§ Task requirements
Work out the count of lines in the listing below that include "wrist". Give that count alone.

*** Provided data ***

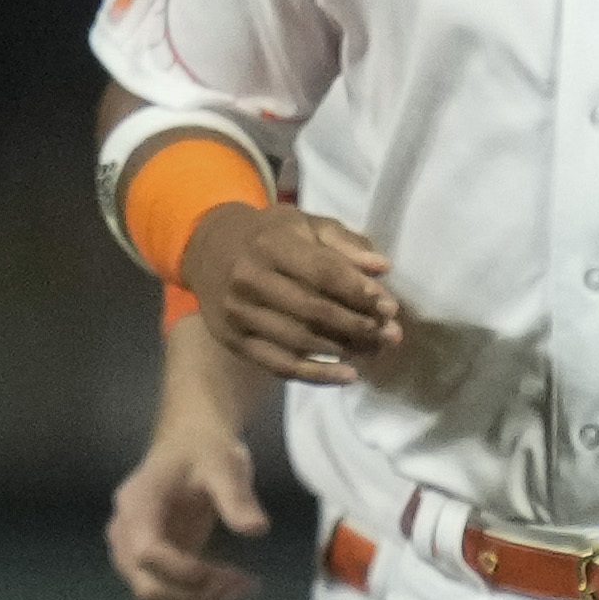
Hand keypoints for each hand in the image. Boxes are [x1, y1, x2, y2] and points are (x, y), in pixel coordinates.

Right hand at [104, 418, 265, 599]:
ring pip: (156, 599)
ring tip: (242, 586)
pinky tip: (230, 587)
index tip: (225, 572)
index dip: (182, 571)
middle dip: (196, 594)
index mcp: (136, 505)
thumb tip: (256, 529)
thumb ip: (236, 497)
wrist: (191, 445)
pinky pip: (167, 598)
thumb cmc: (204, 451)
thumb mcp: (223, 466)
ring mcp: (135, 554)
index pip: (145, 552)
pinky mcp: (153, 565)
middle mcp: (126, 534)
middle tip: (240, 581)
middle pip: (146, 585)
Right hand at [194, 202, 401, 385]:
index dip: (359, 292)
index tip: (389, 306)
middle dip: (358, 326)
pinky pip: (278, 365)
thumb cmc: (269, 235)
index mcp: (270, 244)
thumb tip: (381, 268)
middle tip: (390, 335)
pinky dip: (316, 375)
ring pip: (298, 341)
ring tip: (374, 352)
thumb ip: (344, 243)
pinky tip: (347, 376)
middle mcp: (249, 279)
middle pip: (313, 311)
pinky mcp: (232, 340)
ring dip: (343, 351)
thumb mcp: (304, 224)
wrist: (207, 250)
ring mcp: (237, 313)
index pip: (323, 273)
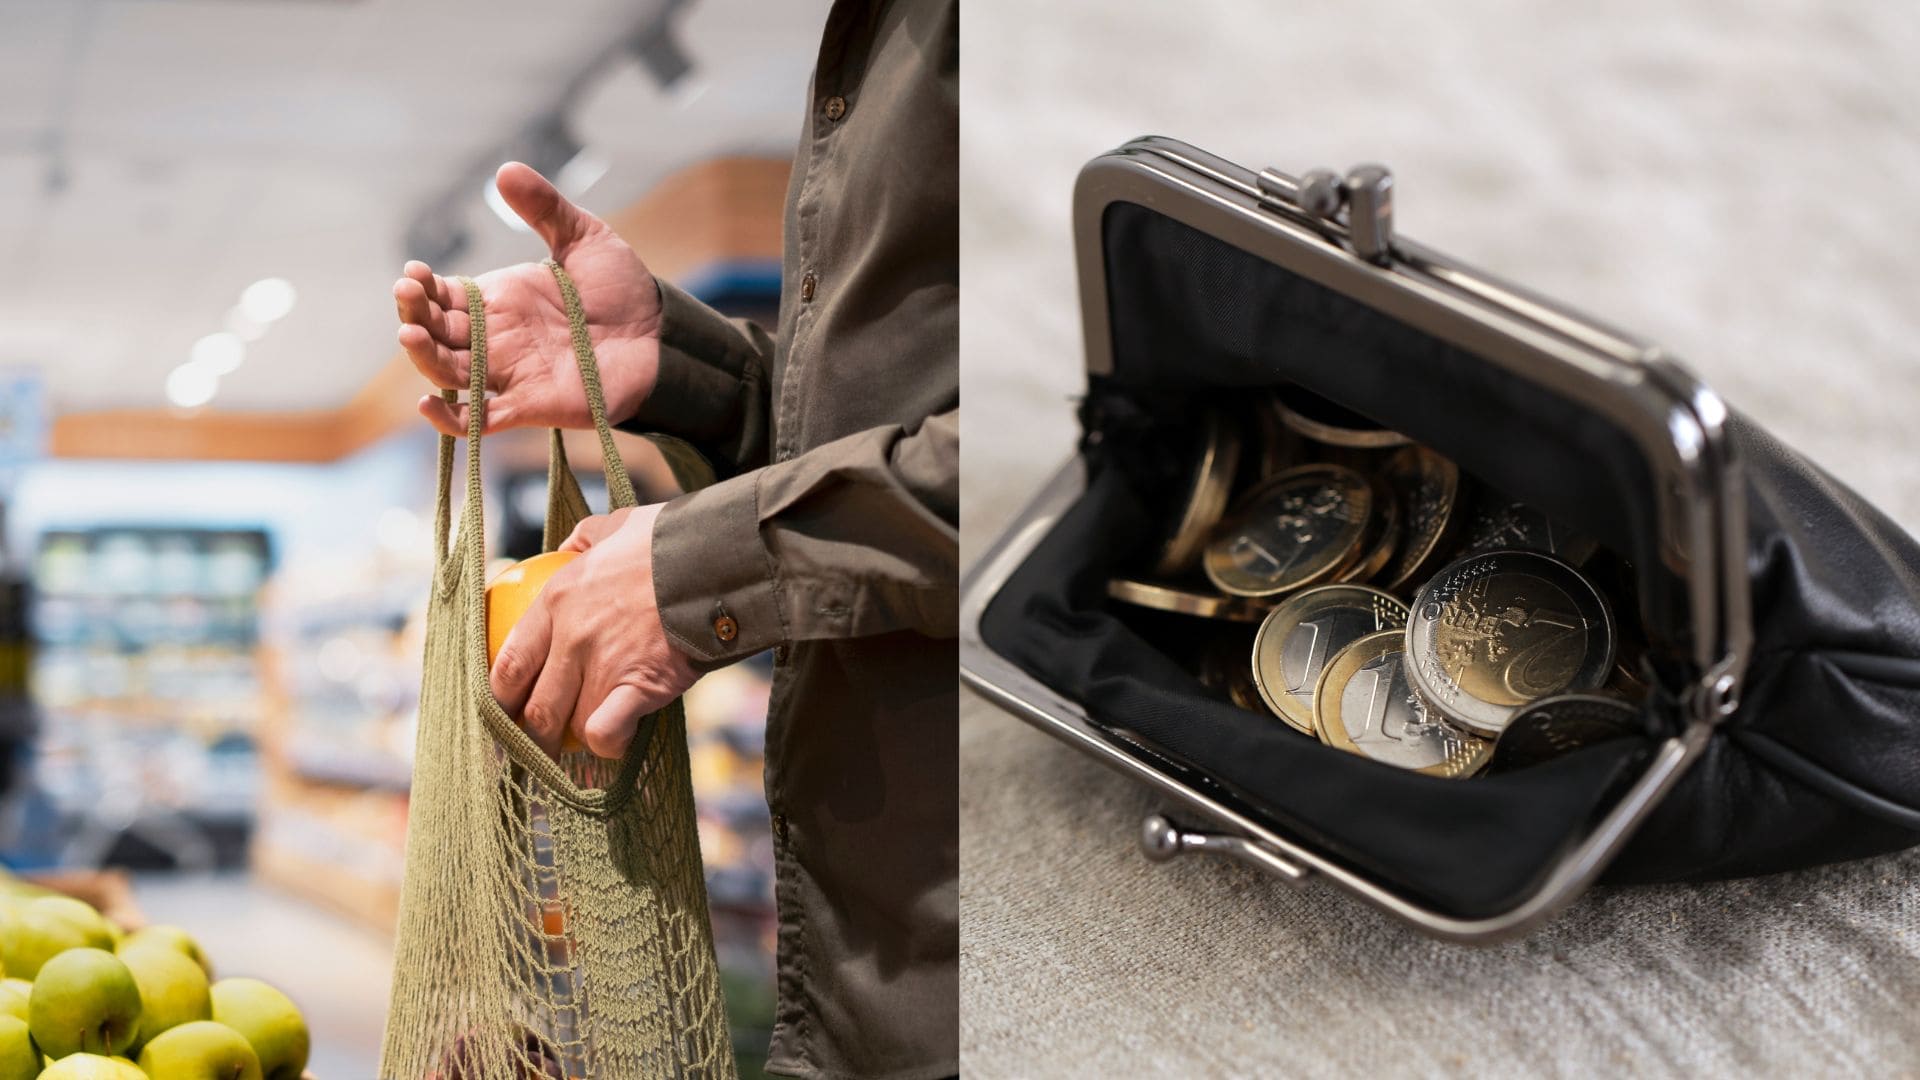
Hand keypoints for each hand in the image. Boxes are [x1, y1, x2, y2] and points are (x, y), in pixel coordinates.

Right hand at [393, 163, 661, 434]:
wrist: (663, 336)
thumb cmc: (625, 290)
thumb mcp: (586, 239)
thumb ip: (546, 209)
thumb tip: (505, 170)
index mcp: (499, 298)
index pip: (442, 296)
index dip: (422, 286)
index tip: (414, 271)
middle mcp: (495, 337)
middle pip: (436, 331)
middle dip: (414, 312)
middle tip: (407, 291)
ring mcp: (508, 373)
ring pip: (448, 372)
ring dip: (423, 356)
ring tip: (411, 332)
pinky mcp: (529, 405)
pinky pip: (480, 420)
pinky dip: (450, 420)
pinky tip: (427, 405)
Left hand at [488, 505, 698, 758]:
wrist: (718, 560)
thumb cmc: (670, 540)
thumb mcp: (614, 525)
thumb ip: (583, 540)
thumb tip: (565, 549)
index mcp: (558, 600)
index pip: (510, 662)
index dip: (500, 696)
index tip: (505, 709)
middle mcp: (572, 638)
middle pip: (534, 707)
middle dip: (529, 736)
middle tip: (537, 744)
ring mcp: (604, 666)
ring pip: (569, 726)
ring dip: (576, 740)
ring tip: (582, 746)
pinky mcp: (638, 688)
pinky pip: (606, 734)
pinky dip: (609, 744)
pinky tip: (618, 740)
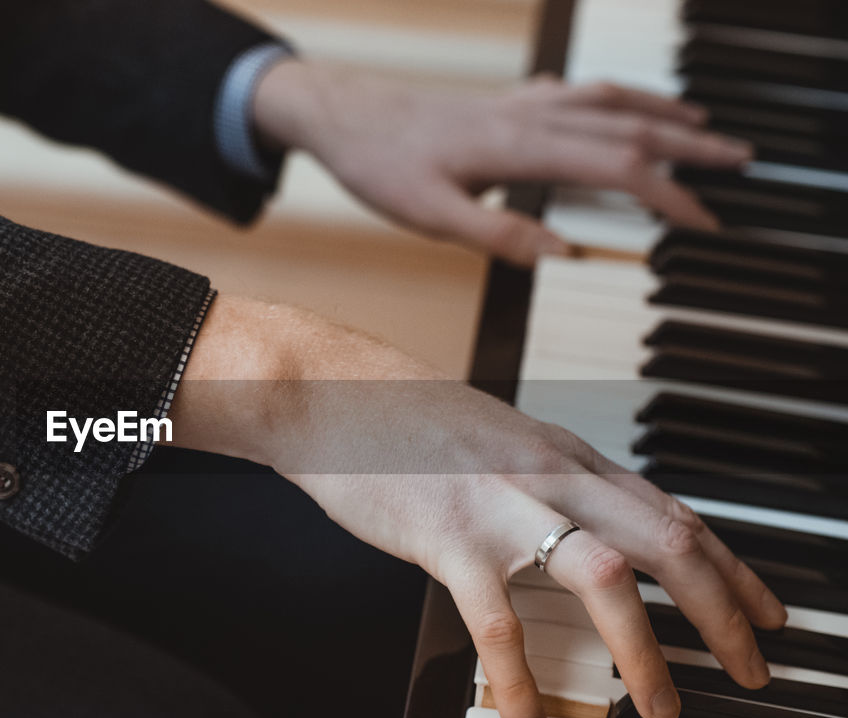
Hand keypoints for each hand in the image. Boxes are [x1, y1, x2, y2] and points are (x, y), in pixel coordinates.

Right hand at [170, 295, 787, 717]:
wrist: (329, 391)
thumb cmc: (403, 417)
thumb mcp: (497, 437)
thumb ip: (546, 477)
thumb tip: (583, 523)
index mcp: (565, 454)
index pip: (674, 511)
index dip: (732, 567)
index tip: (766, 611)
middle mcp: (551, 475)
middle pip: (669, 541)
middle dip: (724, 612)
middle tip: (751, 670)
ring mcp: (501, 504)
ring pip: (604, 577)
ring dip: (646, 648)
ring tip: (660, 706)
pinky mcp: (447, 538)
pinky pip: (495, 621)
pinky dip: (515, 677)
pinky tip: (521, 714)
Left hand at [253, 61, 753, 265]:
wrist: (344, 115)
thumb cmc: (382, 166)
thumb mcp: (430, 214)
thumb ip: (500, 234)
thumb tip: (567, 256)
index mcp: (521, 146)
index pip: (618, 168)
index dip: (668, 194)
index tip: (703, 222)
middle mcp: (530, 116)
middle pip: (631, 125)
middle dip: (691, 146)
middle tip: (741, 162)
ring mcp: (520, 103)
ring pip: (610, 101)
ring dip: (661, 112)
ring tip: (703, 127)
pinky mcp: (505, 102)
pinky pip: (578, 93)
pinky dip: (615, 99)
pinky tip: (620, 107)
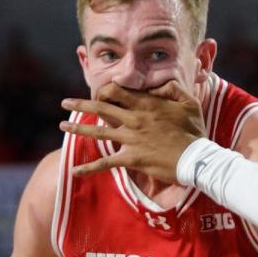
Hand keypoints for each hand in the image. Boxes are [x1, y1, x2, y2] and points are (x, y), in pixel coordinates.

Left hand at [60, 81, 205, 181]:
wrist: (196, 159)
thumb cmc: (194, 131)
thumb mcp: (189, 103)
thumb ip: (173, 88)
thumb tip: (158, 85)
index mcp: (147, 104)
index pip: (118, 91)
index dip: (105, 90)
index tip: (100, 93)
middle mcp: (134, 119)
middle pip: (101, 108)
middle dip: (80, 105)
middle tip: (65, 103)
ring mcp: (131, 139)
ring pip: (98, 131)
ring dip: (77, 128)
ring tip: (62, 126)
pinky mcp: (131, 158)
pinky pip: (105, 163)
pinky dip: (89, 168)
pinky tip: (75, 171)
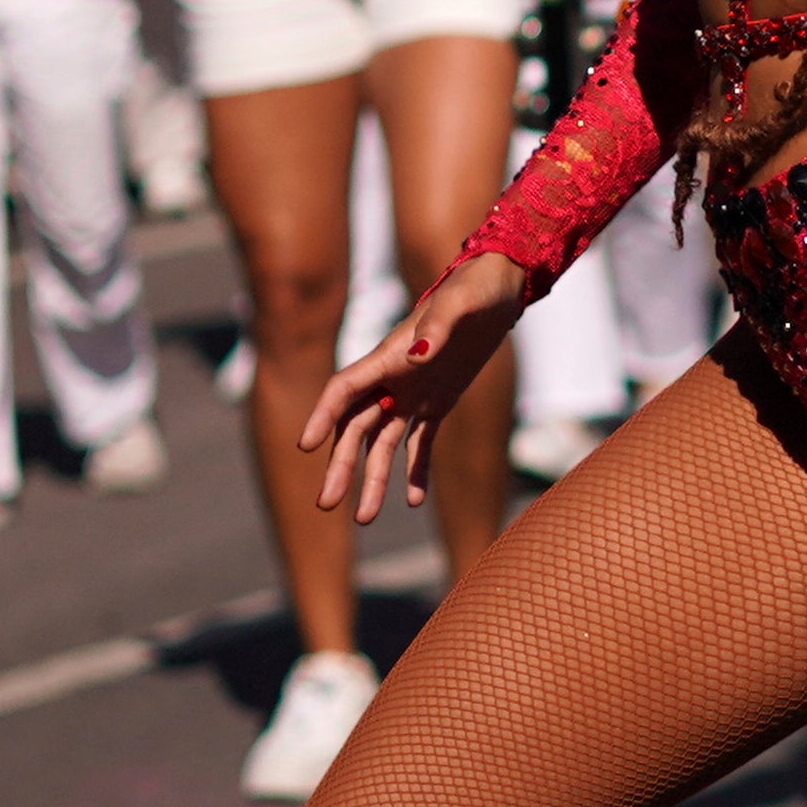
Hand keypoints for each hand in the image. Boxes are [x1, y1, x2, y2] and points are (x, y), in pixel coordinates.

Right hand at [301, 253, 532, 517]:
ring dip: (374, 479)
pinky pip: (421, 443)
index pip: (344, 390)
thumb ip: (437, 327)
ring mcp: (414, 392)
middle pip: (356, 428)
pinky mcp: (438, 402)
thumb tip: (416, 354)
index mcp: (389, 355)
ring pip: (383, 444)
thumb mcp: (461, 304)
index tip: (306, 446)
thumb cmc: (477, 288)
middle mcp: (394, 378)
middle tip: (327, 505)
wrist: (500, 288)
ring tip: (366, 519)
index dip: (323, 416)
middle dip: (341, 466)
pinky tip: (413, 502)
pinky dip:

*** End of Provided data ***

§ Exercise result
8